Metroid II DX (Game Boy Color)
While this was never actually confirmed to have existed, it's pretty widely believed that Nintendo played around with the idea of retooling Metroid II: Return of Samus for Game Boy Color. They did it with several other major Game Boy releases, after all — Wario Land II and Link's Awakening — so why not one of the console's major hits? With a 3DS remake on its way, a Game Boy Color adaptation of the same game could make for an interesting compare-and-contrast exercise.
Bound High (Virtual Boy)
This 3D platformer, developed by Japan Supply System, leaked to the public a few years ago and was tweaked by fans into a proper finished form. Nintendo borrowed the basic idea of the game — a platformer seen from above, making bold use of the 3D visualization capabilities of Virtual Boy — for its own 3DS pre-launch demos. And the hero of the game ended up in his own Game Boy adventure a few years later, the excellent Japan-only Chalvo 55.
Lunar Chase (Game Boy)
This would make for a tidy counterpart to Star Fox 2. Lunar Chase was announced as the U.S. version of a Japanese Game Boy release called X. Developed by Dylan Cuthbert and Argonaut — the people behind the Star Fox games — this wireframe shooter managed to put free-roaming first-person combat on the humble Game Boy. A pretty amazing technical feat, and apparently one that received a more or less complete localization before the international release was shelved....

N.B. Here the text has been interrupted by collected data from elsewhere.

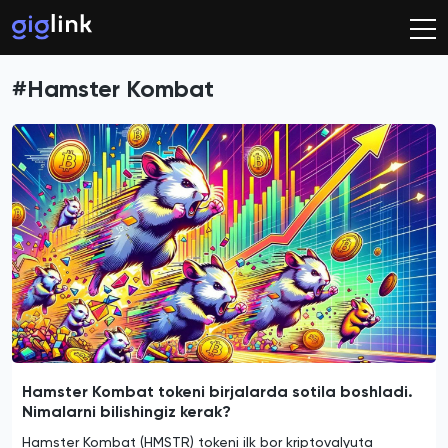
#Hamster Kombat
Hamster Kombat tokeni birjalarda sotila boshladi.
Nimalarni bilishingiz kerak?
Hamster Kombat (HMSTR) tokeni ilk bor kriptovalyuta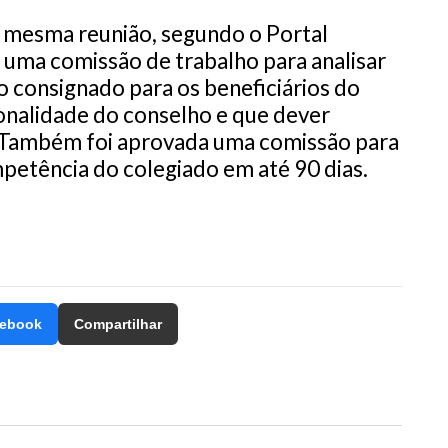
mesma reunião, segundo o Portal
e uma comissão de trabalho para analisar
o consignado para os beneficiários do
nalidade do conselho e que dever
s. Também foi aprovada uma comissão para
mpetência do colegiado em até 90 dias.
ebook
Compartilhar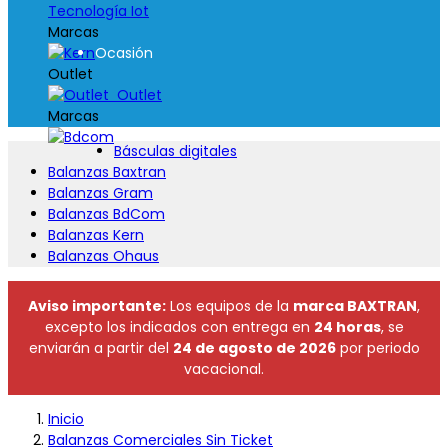
Tecnología Iot
Marcas
Ocasión
Outlet
Outlet
Marcas
Básculas digitales
Balanzas Baxtran
Balanzas Gram
Balanzas BdCom
Balanzas Kern
Balanzas Ohaus
Aviso importante:
Los equipos de la
marca BAXTRAN
,
excepto los indicados con entrega en
24 horas
, se
enviarán a partir del
24 de agosto de 2026
por periodo
vacacional.
Inicio
Balanzas Comerciales Sin Ticket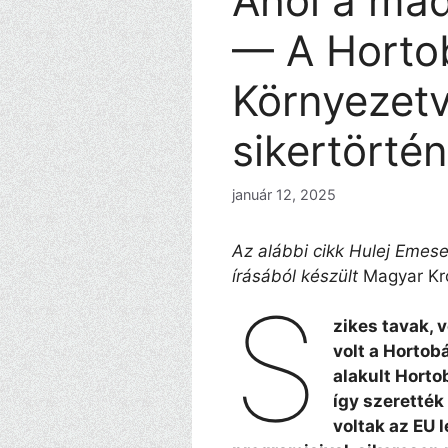
Ahol a mad
— A Horto
Környezet
sikertörté
január 12, 2025
Az alábbi cikk Hulej Emese
írásából készült
Magyar Kr
S
zikes tavak, 
volt a Hortob
alakult Horto
így szerették
voltak az EU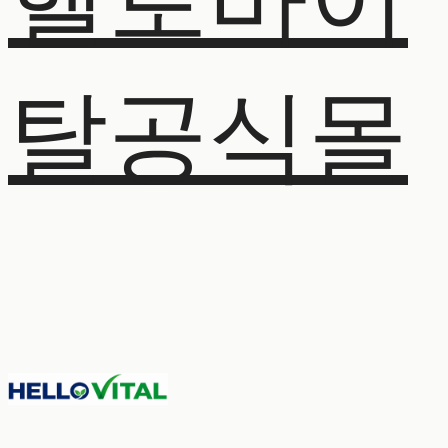
헬로바이
탈공식몰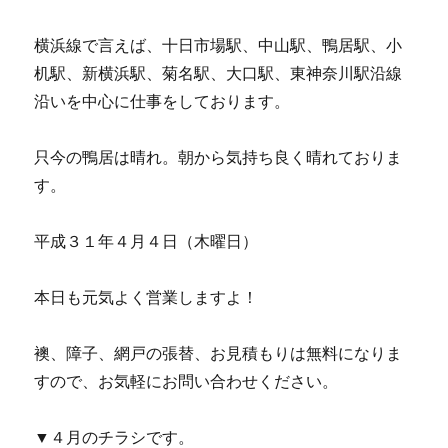
よ！
に
横浜線で言えば、十日市場駅、中山駅、鴨居駅、小
机駅、新横浜駅、菊名駅、大口駅、東神奈川駅沿線
沿いを中心に仕事をしております。
只今の鴨居は晴れ。朝から気持ち良く晴れておりま
す。
平成３１年４月４日（木曜日）
本日も元気よく営業しますよ！
襖、障子、網戸の張替、お見積もりは無料になりま
すので、お気軽にお問い合わせください。
▼４月のチラシです。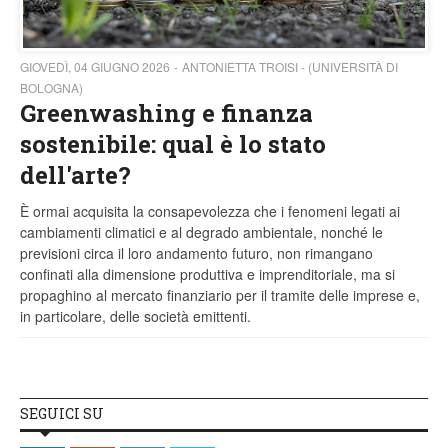
GIOVEDÌ, 04 GIUGNO 2026
ANTONIETTA TROISI - (UNIVERSITÀ DI
BOLOGNA)
Greenwashing e finanza
sostenibile: qual è lo stato
dell'arte?
È ormai acquisita la consapevolezza che i fenomeni legati ai
cambiamenti climatici e al degrado ambientale, nonché le
previsioni circa il loro andamento futuro, non rimangano
confinati alla dimensione produttiva e imprenditoriale, ma si
propaghino al mercato finanziario per il tramite delle imprese e,
in particolare, delle società emittenti.
SEGUICI SU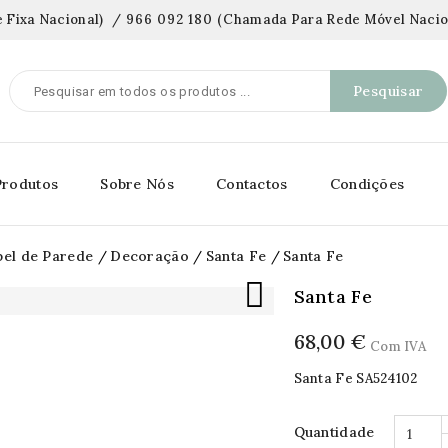
 Fixa Nacional)
/
966 092 180
(
Chamada Para Rede Móvel Nacio
Pesquisar
Produtos
Sobre Nós
Contactos
Condições
pel de Parede
Decoração
Santa Fe
Santa Fe

Santa Fe
68,00 €
Com IVA
Santa Fe SA524102
Quantidade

Magical Vacation (Game Boy Advance)
Developed by Brownie Brown, this early Japan-only GBA title would eventually see a localized sequel in the form of Magical Starsign. The first game, however, was allegedly completely localized before its U.S. and European release was canned. While Magical Starsign wasn't the greatest RPG ever, it had charm and heart, and we'd love to see the original in English.
Diddy Kong Pilot (Game Boy Advance)
This game eventually saw release as Banjo Pilot, but Banjo belongs to Microsoft now, so we'll never see that on Virtual Console. But: Developer Rare initially designed the game as a Diddy Kong Racing port/sequel, and that version reputedly made it pretty far into development before being reskinned. Did it make it far enough to justify an archival release crammed with Nintendo-owned characters...?
Metroid Dread (Nintendo DS)
Listen, this is my fantasy, OK? Let me fantastize. Chances are pretty good this sequel to Metroid Fusion was solicited to magazines in advance of E3 2005 by Nintendo as a project to be revealed there. But for some reason, it was never showed and never announced, and all these years later we're still waiting for someone to continue the Metroid saga beyond Fusion's finale. I want to believe there's something worth playing here, though. Let's get that Classic DS Edition mini-handheld onto the market, Nintendo.